>>>>

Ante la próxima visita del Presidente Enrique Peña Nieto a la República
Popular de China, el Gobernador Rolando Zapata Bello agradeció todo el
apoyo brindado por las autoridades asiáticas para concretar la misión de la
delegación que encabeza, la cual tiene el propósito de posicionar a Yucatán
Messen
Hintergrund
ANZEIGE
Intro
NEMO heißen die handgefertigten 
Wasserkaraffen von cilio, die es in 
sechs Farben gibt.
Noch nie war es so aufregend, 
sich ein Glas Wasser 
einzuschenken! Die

<<<<
>>>>

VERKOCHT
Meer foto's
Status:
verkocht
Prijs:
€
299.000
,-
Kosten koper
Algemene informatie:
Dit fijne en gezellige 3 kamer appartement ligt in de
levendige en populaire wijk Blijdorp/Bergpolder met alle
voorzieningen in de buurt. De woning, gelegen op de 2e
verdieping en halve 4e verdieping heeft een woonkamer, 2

<<<<

▸ Exercise prompt
Reproduce the stretch of lines from the line that contains "Ante la próxima" through the line that contains "apoyo brindado por", both included, with each word and mark unchanged.

▸ Written reply
Ante la próxima visita del Presidente Enrique Peña Nieto a la República
Popular de China, el Gobernador Rolando Zapata Bello agradeció todo el
apoyo brindado por las autoridades asiáticas para concretar la misión de la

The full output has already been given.